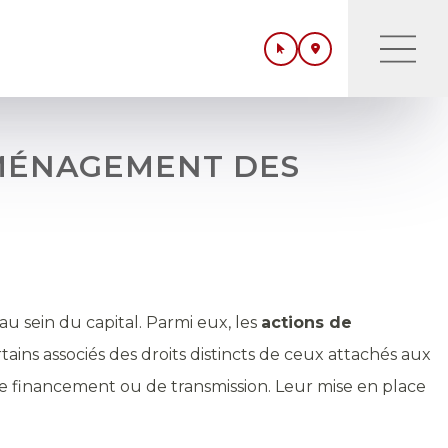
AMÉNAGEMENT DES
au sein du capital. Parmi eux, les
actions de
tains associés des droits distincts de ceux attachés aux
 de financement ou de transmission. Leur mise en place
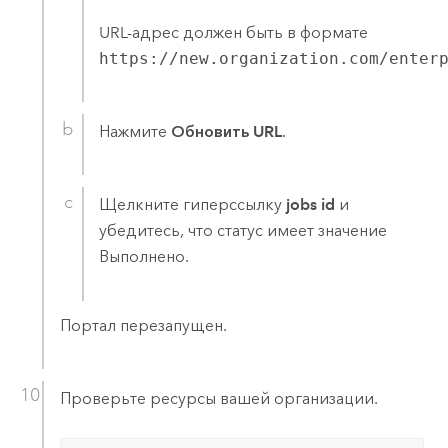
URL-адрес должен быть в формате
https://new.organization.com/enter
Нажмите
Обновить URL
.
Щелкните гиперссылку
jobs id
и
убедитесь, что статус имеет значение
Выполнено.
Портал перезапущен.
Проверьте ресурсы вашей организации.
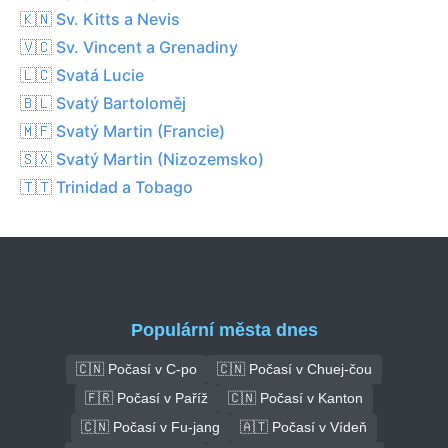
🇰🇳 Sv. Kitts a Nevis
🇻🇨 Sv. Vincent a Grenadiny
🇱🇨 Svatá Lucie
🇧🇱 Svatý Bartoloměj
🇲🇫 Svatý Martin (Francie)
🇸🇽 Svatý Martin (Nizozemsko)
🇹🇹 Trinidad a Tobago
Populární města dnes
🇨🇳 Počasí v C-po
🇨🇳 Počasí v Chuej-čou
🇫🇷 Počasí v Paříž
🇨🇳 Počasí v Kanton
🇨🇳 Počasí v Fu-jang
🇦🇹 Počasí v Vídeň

***

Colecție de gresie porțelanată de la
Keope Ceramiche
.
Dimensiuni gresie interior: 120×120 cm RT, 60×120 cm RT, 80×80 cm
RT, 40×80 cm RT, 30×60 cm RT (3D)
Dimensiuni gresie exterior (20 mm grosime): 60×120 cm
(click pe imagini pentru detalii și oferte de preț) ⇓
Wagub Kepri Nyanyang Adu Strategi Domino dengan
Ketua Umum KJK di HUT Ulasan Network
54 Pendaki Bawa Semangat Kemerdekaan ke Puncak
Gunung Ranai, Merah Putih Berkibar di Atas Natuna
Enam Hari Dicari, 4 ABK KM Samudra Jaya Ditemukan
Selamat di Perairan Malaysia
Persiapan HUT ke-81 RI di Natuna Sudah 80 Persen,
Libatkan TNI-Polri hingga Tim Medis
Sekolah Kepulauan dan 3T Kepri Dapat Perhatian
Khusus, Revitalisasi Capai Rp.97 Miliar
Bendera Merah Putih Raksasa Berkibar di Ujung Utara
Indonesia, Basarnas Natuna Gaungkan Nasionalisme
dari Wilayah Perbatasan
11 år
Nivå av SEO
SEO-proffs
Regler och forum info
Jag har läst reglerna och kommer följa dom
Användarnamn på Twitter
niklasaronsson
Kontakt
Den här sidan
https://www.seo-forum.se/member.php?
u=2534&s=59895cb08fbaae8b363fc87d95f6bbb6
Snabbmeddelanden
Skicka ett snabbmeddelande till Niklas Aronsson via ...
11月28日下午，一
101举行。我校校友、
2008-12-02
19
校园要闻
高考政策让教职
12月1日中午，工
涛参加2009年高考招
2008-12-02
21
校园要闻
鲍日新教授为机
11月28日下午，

***

#### What is being asked
Using the entries above, reproduce word for word only the lines from the one that contains "AMÉNAGEMENT DES" to the one that contains "Kitts a Nevis", both ends included, and drop every picture.

#### Task output
AMÉNAGEMENT DES
au sein du capital. Parmi eux, les
actions de
tains associés des droits distincts de ceux attachés aux
 de financement ou de transmission. Leur mise en place
URL-адрес должен быть в формате
https://new.organization.com/enter
Нажмите
Обновить URL
.
Щелкните гиперссылку
jobs id
и
убедитесь, что статус имеет значение
Выполнено.
Портал перезапущен.
Проверьте ресурсы вашей организации.
🇰🇳 Sv. Kitts a Nevis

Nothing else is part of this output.